━━━ Source material ━━━

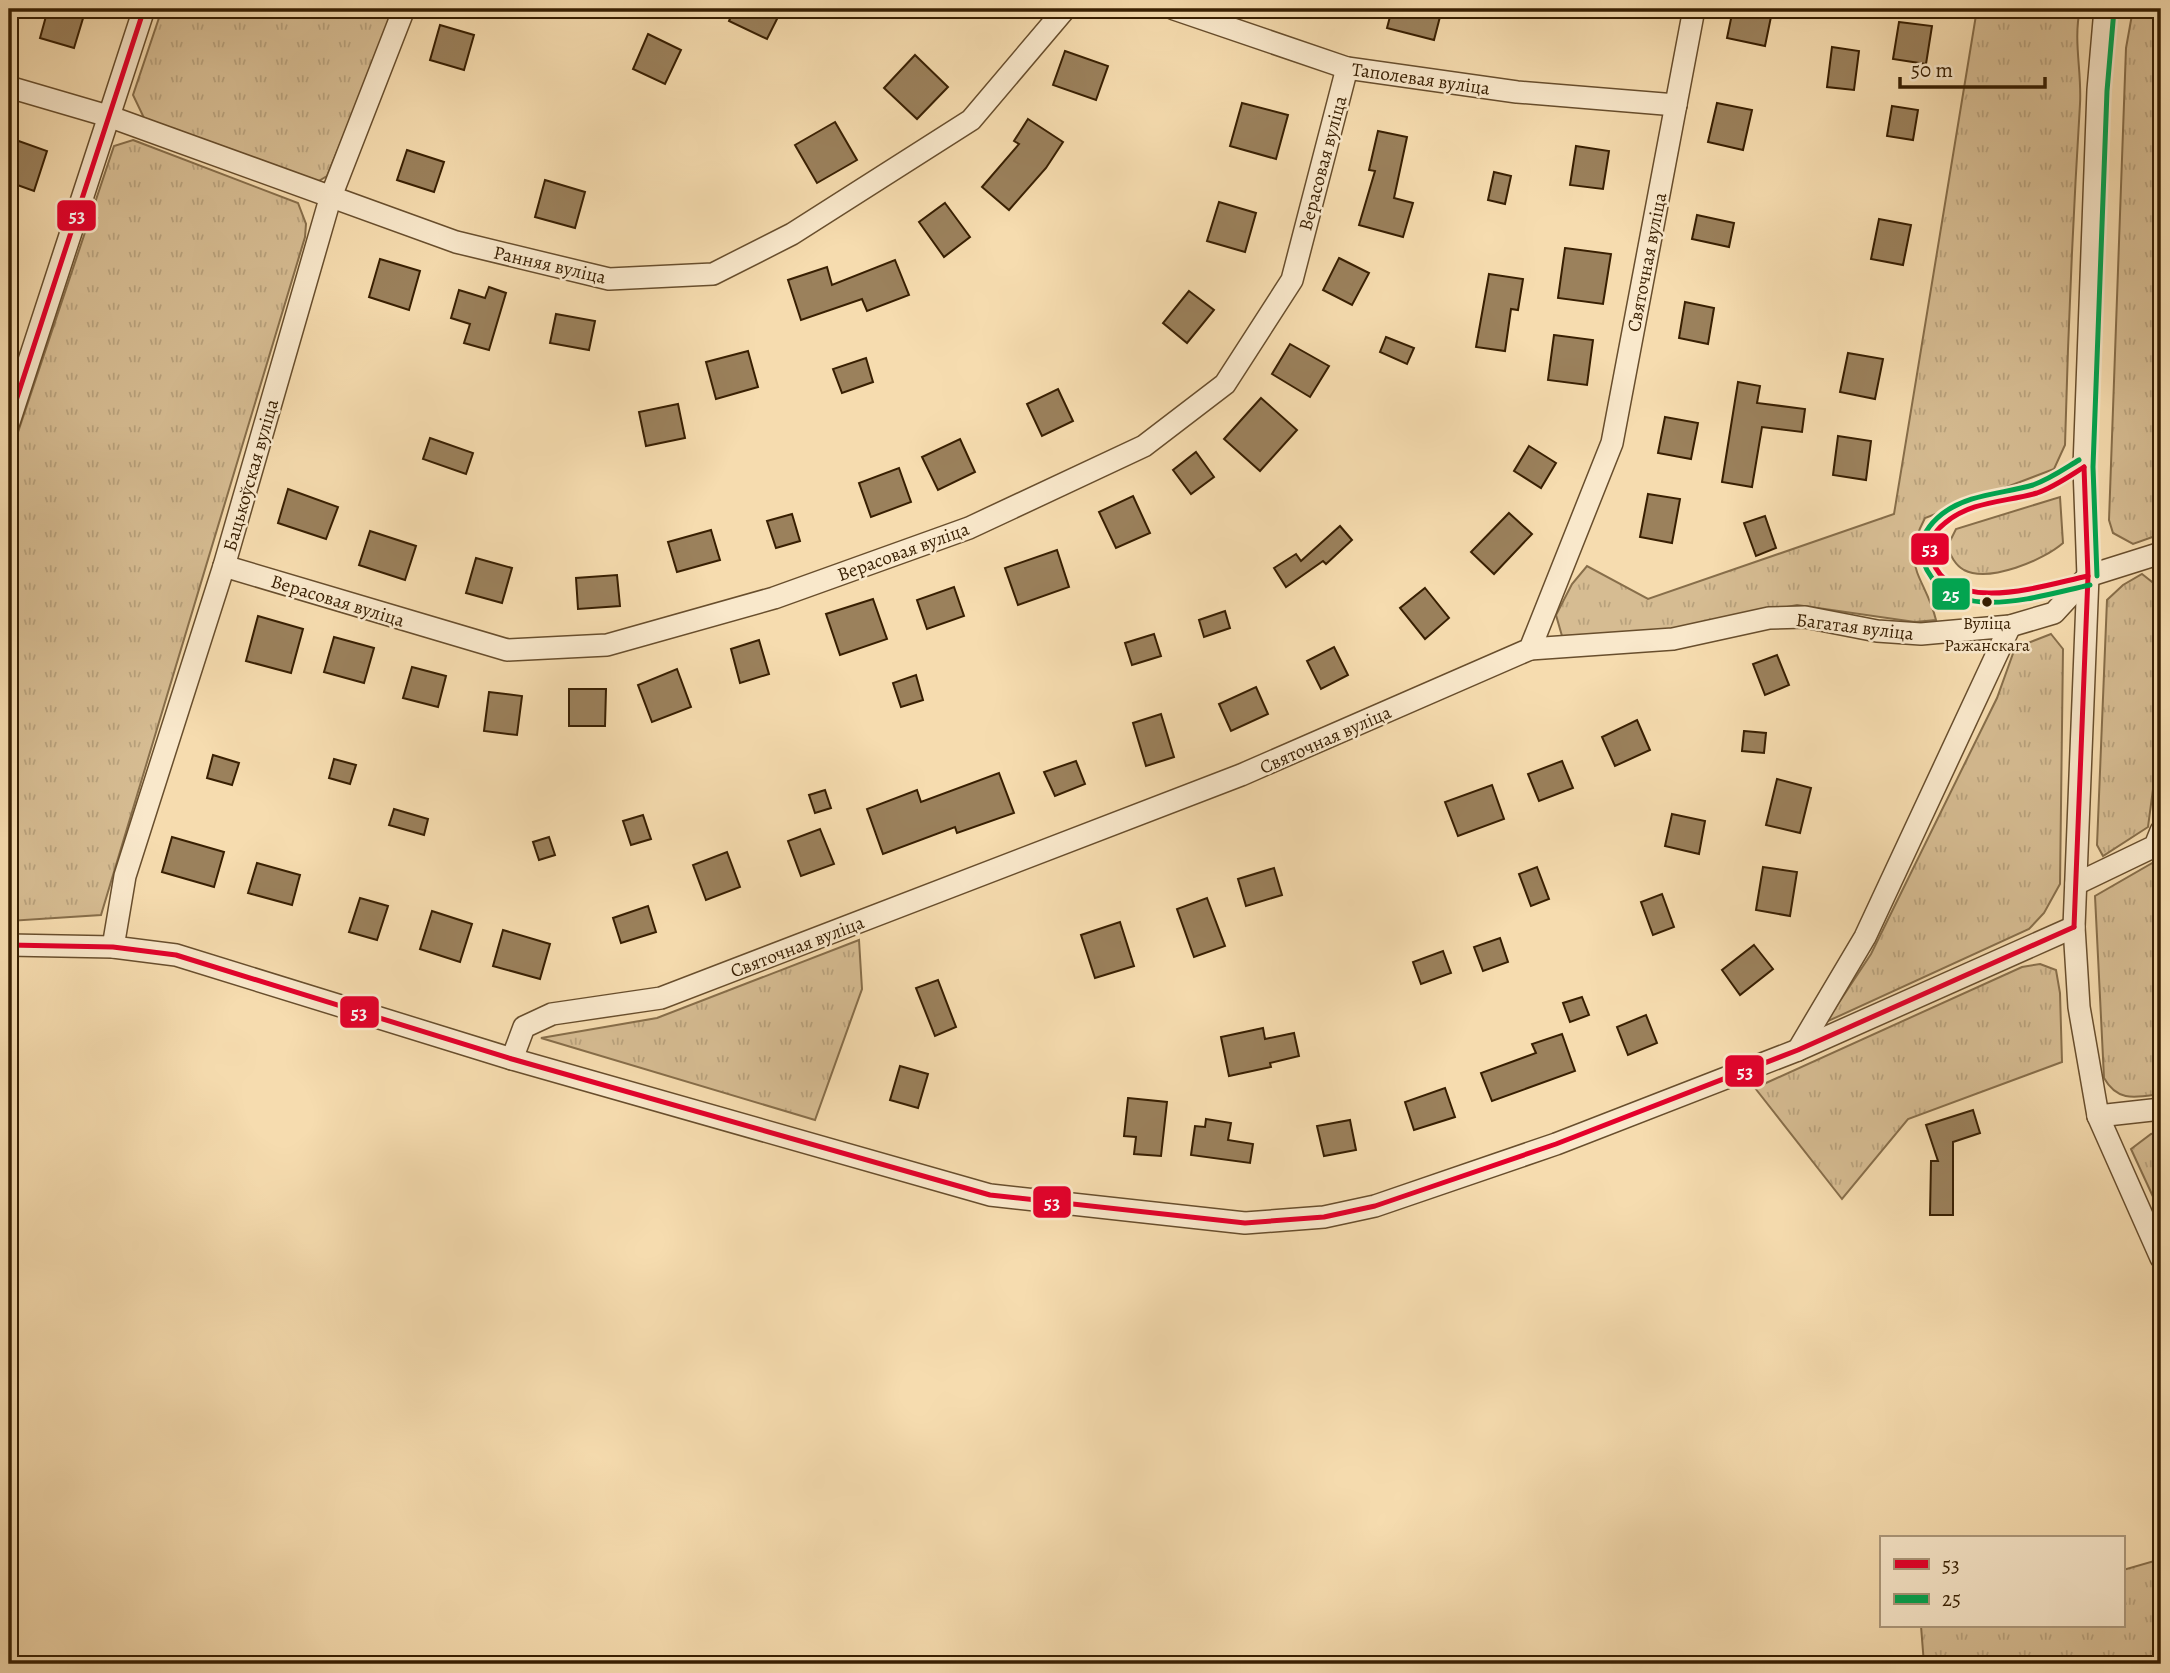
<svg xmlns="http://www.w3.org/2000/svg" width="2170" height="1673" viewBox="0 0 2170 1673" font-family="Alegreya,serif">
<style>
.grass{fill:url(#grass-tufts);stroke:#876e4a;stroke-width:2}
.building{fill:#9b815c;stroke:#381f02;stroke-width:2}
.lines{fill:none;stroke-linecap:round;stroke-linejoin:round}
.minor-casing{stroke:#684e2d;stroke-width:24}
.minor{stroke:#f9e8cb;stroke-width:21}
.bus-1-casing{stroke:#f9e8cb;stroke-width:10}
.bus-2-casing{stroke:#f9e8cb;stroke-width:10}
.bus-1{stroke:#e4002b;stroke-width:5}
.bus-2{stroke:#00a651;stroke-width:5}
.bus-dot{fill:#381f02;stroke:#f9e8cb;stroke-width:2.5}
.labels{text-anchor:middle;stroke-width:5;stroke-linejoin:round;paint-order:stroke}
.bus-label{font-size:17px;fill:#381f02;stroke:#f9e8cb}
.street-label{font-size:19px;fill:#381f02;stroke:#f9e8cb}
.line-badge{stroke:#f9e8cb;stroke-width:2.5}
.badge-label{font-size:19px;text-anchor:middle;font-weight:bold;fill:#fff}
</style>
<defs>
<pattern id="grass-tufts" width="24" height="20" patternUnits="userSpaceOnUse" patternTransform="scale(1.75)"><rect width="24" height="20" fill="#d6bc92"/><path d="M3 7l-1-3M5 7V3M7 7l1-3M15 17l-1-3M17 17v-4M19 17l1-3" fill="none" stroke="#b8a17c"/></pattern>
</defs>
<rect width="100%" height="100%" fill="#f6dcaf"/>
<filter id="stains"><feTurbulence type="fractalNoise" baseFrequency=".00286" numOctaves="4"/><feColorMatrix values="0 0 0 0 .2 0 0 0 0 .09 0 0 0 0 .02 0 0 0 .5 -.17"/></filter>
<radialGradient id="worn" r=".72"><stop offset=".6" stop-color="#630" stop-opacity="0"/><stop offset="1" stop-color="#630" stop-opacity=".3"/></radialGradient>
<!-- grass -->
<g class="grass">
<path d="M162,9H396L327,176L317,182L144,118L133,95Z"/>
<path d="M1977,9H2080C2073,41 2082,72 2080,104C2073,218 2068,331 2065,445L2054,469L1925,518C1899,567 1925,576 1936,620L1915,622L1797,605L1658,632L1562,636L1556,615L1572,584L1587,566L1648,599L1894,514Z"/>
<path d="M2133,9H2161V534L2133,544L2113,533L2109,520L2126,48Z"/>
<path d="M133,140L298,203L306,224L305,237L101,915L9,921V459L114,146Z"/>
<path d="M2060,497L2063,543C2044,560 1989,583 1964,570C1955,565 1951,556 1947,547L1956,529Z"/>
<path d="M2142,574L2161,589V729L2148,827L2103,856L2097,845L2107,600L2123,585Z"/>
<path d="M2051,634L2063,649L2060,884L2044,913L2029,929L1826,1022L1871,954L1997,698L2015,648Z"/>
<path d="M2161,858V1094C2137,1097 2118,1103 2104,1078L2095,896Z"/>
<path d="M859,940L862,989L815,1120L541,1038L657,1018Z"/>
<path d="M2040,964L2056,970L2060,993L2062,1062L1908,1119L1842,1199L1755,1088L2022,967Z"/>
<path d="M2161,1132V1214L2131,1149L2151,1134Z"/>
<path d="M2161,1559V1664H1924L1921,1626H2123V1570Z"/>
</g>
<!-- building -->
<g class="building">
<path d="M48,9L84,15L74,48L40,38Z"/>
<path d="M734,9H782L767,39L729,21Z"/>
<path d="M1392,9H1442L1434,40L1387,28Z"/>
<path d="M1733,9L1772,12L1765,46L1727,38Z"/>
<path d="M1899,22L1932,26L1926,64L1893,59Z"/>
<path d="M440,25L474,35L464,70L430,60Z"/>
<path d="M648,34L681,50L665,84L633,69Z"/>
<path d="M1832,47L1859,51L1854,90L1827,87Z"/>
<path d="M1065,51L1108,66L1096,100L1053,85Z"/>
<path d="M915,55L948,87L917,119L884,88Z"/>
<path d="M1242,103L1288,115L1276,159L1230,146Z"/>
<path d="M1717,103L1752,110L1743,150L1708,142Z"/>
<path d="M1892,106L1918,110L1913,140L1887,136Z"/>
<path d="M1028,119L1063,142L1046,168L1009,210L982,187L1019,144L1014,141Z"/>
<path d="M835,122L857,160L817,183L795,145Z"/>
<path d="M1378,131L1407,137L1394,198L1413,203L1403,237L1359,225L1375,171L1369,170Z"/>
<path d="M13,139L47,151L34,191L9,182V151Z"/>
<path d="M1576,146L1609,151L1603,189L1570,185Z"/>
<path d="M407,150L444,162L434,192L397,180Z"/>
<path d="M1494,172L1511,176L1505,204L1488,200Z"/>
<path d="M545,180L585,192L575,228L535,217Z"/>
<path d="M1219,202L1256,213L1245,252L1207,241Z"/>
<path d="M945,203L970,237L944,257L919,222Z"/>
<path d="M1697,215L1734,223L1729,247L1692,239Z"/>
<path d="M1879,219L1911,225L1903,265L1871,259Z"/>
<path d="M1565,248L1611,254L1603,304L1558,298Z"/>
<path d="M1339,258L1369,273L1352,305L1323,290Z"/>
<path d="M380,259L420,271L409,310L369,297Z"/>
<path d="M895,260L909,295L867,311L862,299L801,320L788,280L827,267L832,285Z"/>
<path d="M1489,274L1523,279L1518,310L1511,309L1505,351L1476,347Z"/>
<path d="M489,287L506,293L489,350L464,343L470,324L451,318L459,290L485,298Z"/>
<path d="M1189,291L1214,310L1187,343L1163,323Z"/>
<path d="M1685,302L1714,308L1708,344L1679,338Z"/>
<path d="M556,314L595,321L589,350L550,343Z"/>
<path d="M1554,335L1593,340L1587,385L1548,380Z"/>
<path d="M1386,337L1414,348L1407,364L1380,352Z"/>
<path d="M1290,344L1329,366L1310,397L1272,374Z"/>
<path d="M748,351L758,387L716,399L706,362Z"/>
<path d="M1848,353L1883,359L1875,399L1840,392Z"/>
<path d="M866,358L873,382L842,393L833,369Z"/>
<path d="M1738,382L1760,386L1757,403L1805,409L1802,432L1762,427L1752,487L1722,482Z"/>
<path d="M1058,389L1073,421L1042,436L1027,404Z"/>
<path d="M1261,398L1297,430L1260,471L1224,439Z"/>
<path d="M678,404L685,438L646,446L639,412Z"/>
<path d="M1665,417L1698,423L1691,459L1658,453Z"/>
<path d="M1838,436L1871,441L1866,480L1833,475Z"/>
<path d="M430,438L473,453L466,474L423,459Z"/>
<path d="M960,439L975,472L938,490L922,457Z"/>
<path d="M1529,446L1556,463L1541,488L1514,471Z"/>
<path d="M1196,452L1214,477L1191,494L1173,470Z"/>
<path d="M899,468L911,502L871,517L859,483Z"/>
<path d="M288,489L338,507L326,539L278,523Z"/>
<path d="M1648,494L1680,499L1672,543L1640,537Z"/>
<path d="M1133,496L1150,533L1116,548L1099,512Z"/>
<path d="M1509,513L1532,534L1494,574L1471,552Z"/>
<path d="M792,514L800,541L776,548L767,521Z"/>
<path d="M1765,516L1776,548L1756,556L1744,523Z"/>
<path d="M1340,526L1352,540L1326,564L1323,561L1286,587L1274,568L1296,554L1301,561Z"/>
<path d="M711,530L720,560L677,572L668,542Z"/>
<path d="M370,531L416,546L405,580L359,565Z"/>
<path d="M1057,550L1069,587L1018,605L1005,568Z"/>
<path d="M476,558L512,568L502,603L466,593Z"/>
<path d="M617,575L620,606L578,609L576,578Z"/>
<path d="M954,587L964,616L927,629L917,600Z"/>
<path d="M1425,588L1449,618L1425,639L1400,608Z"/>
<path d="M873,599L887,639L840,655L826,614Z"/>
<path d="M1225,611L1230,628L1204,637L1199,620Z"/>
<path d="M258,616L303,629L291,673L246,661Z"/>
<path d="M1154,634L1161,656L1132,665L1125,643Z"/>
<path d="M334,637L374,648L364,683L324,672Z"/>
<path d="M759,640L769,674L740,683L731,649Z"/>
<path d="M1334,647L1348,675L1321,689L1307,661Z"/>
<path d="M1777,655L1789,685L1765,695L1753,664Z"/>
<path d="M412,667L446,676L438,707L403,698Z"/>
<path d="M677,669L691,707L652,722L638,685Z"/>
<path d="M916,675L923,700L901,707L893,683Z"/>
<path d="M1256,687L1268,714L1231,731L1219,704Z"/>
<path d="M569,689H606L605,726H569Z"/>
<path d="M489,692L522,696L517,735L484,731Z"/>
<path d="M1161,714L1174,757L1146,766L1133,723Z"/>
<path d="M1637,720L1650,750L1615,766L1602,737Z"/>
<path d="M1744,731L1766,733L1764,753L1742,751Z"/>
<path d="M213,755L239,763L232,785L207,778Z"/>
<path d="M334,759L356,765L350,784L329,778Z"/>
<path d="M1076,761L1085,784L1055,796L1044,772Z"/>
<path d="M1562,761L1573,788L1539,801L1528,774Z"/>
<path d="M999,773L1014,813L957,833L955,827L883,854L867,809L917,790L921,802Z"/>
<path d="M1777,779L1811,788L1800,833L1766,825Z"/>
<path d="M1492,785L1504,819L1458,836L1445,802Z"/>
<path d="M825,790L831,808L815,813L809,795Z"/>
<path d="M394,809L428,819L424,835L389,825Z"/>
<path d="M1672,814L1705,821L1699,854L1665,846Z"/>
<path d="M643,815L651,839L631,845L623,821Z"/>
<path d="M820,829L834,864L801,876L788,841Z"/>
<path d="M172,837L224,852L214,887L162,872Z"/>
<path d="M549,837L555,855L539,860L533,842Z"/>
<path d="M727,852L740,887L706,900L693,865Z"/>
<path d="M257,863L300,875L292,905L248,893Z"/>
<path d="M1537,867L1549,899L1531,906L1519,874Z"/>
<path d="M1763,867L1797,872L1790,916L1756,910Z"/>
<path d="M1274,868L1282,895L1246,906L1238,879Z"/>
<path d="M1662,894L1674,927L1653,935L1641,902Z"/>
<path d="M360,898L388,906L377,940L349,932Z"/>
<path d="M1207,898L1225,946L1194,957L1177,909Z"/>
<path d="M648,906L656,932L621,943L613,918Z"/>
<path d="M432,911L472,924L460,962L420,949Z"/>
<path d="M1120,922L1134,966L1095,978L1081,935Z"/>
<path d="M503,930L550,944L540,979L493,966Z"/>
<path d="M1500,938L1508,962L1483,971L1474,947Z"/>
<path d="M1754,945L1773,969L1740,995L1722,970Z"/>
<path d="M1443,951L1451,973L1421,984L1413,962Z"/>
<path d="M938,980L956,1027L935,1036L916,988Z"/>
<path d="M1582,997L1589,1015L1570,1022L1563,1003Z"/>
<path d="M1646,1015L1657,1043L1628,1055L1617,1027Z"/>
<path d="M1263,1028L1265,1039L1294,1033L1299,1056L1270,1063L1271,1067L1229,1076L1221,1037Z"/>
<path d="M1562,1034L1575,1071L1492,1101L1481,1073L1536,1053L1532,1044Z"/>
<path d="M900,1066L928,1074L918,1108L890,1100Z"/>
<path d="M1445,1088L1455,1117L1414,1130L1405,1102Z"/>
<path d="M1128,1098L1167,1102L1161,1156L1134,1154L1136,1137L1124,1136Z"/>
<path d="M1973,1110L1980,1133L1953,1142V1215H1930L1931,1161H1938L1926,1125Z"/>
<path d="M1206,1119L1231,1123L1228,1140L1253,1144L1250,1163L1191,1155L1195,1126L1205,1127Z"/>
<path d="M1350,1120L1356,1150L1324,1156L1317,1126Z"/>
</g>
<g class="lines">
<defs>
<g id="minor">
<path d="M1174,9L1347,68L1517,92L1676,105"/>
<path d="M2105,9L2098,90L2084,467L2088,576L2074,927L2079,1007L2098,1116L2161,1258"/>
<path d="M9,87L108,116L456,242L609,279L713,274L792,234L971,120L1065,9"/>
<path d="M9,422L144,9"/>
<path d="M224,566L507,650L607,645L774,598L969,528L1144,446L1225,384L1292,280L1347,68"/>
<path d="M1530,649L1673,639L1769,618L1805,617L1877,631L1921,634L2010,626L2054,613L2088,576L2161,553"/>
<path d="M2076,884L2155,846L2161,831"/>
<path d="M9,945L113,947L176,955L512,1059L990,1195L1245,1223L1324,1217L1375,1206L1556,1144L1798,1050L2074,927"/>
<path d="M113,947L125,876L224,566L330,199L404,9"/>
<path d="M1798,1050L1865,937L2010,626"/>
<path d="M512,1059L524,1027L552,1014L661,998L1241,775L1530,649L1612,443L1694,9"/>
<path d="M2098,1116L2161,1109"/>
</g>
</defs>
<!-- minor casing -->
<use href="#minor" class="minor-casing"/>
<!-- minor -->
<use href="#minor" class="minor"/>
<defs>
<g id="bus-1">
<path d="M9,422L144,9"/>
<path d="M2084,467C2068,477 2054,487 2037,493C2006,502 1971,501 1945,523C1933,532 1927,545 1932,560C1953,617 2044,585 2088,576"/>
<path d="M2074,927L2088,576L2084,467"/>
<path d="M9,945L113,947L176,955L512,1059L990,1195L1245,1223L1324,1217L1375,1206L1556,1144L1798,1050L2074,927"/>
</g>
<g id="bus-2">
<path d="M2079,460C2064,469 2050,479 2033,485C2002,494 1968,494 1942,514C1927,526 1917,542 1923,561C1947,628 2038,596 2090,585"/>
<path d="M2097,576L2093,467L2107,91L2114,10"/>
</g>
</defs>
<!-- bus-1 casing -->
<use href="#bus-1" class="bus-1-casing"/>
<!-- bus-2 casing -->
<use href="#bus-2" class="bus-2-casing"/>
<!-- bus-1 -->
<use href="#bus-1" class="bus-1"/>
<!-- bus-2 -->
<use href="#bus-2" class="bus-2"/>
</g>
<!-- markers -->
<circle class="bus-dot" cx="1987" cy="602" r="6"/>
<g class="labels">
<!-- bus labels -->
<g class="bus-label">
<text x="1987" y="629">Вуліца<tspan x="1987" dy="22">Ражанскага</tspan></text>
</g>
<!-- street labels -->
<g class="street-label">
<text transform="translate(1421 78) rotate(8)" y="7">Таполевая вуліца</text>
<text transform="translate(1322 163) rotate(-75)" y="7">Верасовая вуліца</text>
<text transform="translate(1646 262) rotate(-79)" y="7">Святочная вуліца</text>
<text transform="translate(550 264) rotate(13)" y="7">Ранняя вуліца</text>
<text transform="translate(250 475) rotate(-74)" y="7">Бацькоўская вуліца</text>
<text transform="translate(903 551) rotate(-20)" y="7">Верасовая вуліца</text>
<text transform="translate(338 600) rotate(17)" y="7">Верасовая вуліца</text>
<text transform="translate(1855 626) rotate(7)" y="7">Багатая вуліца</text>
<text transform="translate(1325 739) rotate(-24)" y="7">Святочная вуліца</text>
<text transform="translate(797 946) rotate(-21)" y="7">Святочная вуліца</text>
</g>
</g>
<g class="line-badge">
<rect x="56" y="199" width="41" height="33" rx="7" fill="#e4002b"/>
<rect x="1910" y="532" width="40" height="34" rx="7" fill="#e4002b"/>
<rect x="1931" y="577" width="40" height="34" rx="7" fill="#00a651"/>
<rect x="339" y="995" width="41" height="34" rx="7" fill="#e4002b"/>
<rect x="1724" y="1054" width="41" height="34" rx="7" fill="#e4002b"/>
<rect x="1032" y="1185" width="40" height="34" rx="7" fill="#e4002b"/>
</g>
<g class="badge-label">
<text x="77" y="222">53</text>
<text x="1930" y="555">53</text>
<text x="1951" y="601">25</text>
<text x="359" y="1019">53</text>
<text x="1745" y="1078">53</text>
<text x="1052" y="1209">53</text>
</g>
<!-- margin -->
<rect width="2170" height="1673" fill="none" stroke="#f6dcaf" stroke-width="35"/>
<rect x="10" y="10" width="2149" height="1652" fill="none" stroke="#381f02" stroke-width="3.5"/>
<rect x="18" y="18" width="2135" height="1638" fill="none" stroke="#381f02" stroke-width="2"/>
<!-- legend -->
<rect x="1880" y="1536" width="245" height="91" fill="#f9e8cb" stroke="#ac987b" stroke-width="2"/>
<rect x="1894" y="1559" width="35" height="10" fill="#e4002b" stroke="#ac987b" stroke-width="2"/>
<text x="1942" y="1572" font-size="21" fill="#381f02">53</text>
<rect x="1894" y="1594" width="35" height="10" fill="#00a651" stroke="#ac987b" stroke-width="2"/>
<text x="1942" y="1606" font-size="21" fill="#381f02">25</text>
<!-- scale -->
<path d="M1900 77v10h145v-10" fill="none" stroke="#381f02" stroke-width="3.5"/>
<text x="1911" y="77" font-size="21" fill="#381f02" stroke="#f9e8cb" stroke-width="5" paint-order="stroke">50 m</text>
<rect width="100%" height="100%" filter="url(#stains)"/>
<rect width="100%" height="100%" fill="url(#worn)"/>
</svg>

━━━

Every line of the entries that includes "lines" must be copied into the answer.

.lines{fill:none;stroke-linecap:round;stroke-linejoin:round}
<g class="lines">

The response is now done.